'Three Dog Night'

Title: “One”

Artist: Three Dog Night

Release date: 1968

Favorite track: "One"

One is the loneliest number.

It’s a simplistic notion, and the foundation from which rock band Three Dog Night rose to prominence. The hit song “One” is arguably one of my favorites, and the only TDN song I knew for much of my life.

I’ve liked this song since the moment I heard it. The piano, the vocals, the sentimentality always brings to mind favorites such as Billy Joel, Elton John and Freddie Mercury.

Side note: Sports editor, Seth Stringer, made a charming Freddie Mercury for Halloween.

“One” is also my favorite song to sing to someone when they’re leaving me. Yes, I really do that — even sometimes the sky-high note at the two minute 30-second mark.

The band’s 1968 self-titled debut album is a classic in my opinion, in the same realm as some of my favorite Rolling Stones, Aerosmith and Tom Petty albums.


“Three Dog Night” easily sits in the classic rock genre.

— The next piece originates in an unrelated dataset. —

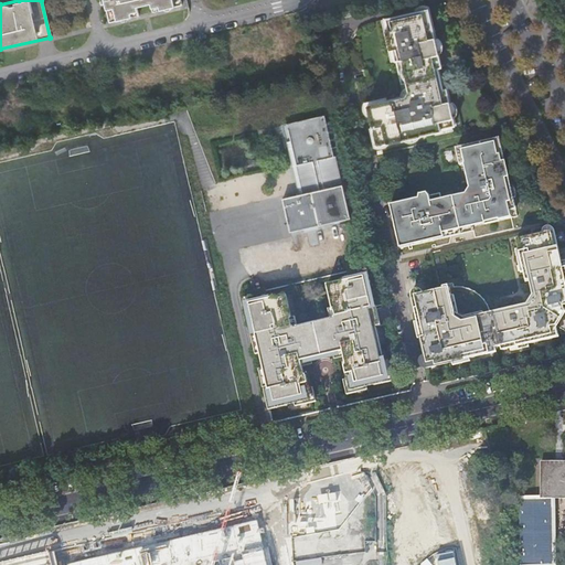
[(103,0),(108,23),(119,21),(128,19),(138,17),(136,8),(149,4),(151,13),(162,10),(171,8),(182,6),(180,0),(103,0)]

It’s predictable, but in a good way.

I think what makes it such a heavy-hitter are the names involved in songwriting. Among them are John Lennon, Paul McCartney (my fave) and Neil Young.

The singles released were “Nobody,” “It’s for You,” “Try a Little Tenderness,” “Bet No One Ever Hurt This Bad,” “One” and “Chest Fever.”

“It’s for You” has the same catchy, passionate nature as “One.” The differing vocals chiming in and out of each other in the intro are entrancing, and the belted notes at the end are equally spellbinding, but in a different way.

It’s no surprise I dig that track because it was written by John Lennon and Paul McCartney. It’s also no shocker that it highlights harmonies.

“Chest Fever” is another “Stand Out” track. The beginning reminds me of a church organ, but the sound blends nicely into the bluesy number.

“Find Someone to Love” is a little too jam band for my taste. Too much. Too fast. I skip it every time. Don’t hate me for it.

I personally believe when you have a song as well known and high quality as “One,” you have to follow through on that promise. Most songs did.

Speaking of promises, “Don’t Make Promises” is a lovely jaunt. Tim Harden, another hard-hitting songwriter, wrote this folk song.

Seems the songs we’re singing

All about tomorrow,

Tunes of promises that you can’t keep.

Every moment bringing

Love I can only borrow,

Telling me lies in your sleep.

— “Don’t Make Promises”

“One” was written by Harry Nilsson. It’s truly brilliant.

One is the loneliest number that you’ll ever do

Two can be as bad as one

It’s the loneliest number since the number one

No is the saddest experience you’ll ever know

— “One”


This psychedelic album cover is a classic representation of the 1960s. The album is self-titled, but the song “One” was so popular, management added its title to the cover.